You may recall that, in the post where we set out some groundwork for the discussion, I offered one reason you might think that scientists have duties that are importantly different from the duties of non-scientists:

The main arguments for scientists having special duties tend to turn on scientists being in possession of special powers. This is the scientist as Spider-Man: with great power comes great responsibility.

What kind of special powers are we talking about? The power to build reliable knowledge about the world – and in particular, about phenomena and mechanisms in the world that are not so transparent to our everyday powers of observation and the everyday tools non-scientists have at their disposal for probing features of their world. On account of their training and experience, scientists are more likely to be able to set up experiments or conditions for observation that will help them figure out the cause of an outbreak of illness, or the robust patterns in global surface temperatures and the strength of their correlation with CO2 outputs from factories and farms, or whether a particular plan for energy generation is thermodynamically plausible. In addition, working scientists are more likely to have access to chemical reagents and modern lab equipment, to beamtimes at particle accelerators, to purpose-bred experimental animals, to populations of human subjects and institutional review boards for well-regulated clinical trials.

Scientists can build specialist knowledge that the rest of us (including scientists in other fields) cannot, and many of them have access to materials, tools, and social arrangements for use in their knowledge-building that the rest of us do not. That may fall short of a superpower, but we shouldn’t kid ourselves that this doesn’t represent significant power in our world.

In her book Ethics of Scientific Research, Kristin Shrader-Frechette argues that these special abilities give rise to obligations for scientists. We can separate these into positive duties and negative duties. A positive duty is an obligation to actually do something (e.g., a duty to care for the hungry, a duty to tell the truth), while a negative duty is an obligation to refrain from doing something (e.g., a duty not to lie, a duty not to steal, a duty not to kill).

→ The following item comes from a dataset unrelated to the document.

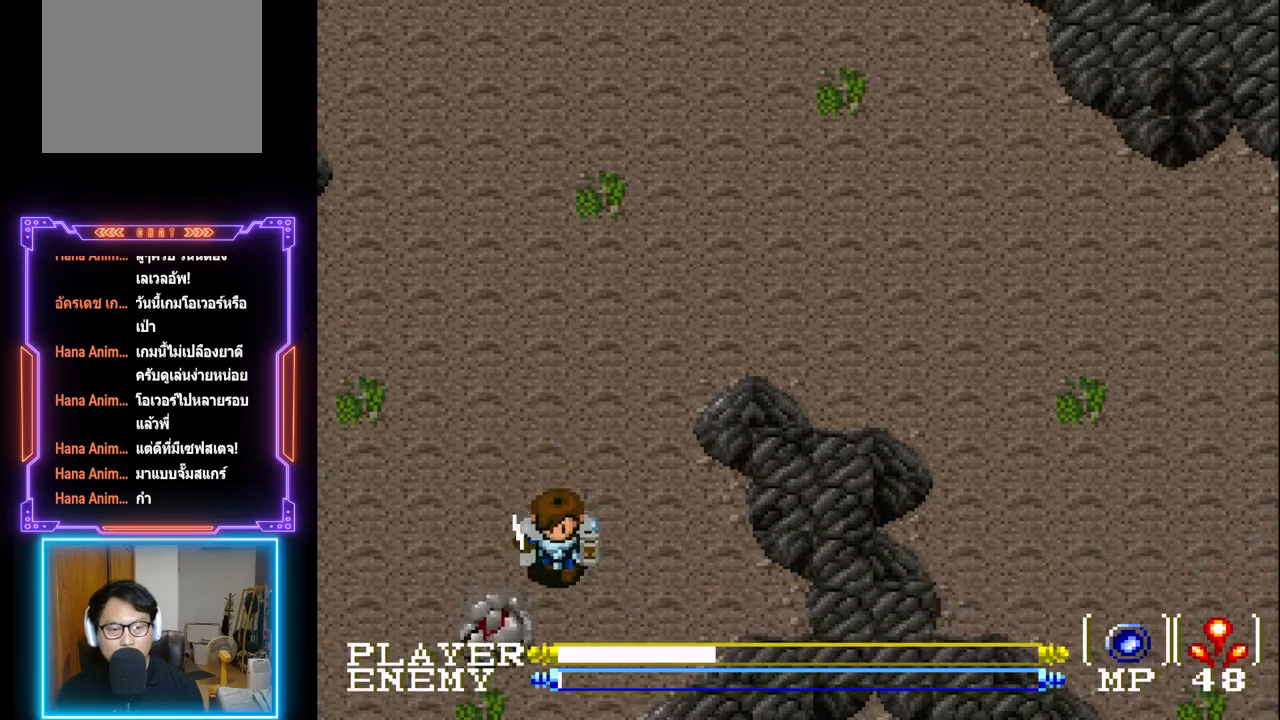
{"buttons": ["CROSS"], "left_stick": "center", "events": [[33, "CROSS", "up"], [67, "DPAD_DOWN", "up"], [100, "CROSS", "down"], [217, "CROSS", "up"], [283, "CROSS", "down"], [333, "DPAD_DOWN", "down"], [417, "CROSS", "up"], [450, "DPAD_DOWN", "up"], [467, "CROSS", "down"]]}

There may well be context sensitivity in some of these duties (e.g, if it’s a matter of self-defense, your duty not to kill may be weakened), but you get the basic difference between the two flavors of duties.

Let’s start with ways scientists ought not to use their scientific powers. Since scientists have to share a world with everyone else, Shrader-Frechette argues that this puts some limits on the research they can do. She says that scientists shouldn’t do research that causes unjustified risks to people. Nor should they do research that violates informed consent of the human subjects who participate in the research. They should not do research that unjustly converts public resources to private profits. Nor should they do research that seriously jeopardizes environmental welfare. Finally, scientists should not do biased research.

One common theme in these prohibitions is the idea that knowledge in itself is not more important than the welfare of people. Given how focused scientific activity is on knowledge-building, this may be something about which scientists need to be reminded. For the people with whom scientists share a world, knowledge is valuable instrumentally – because people in society can benefit from it. What this means is that scientific knowledge-building that harms people more than it helps them, or that harms shared resources like the environment, is on balance a bad thing, not a good thing. This is not to say that the knowledge scientists are seeking should not be built at all. Rather, scientists need to find a way to build it without inflicting those harms – because it is their duty to avoid inflicting those harms.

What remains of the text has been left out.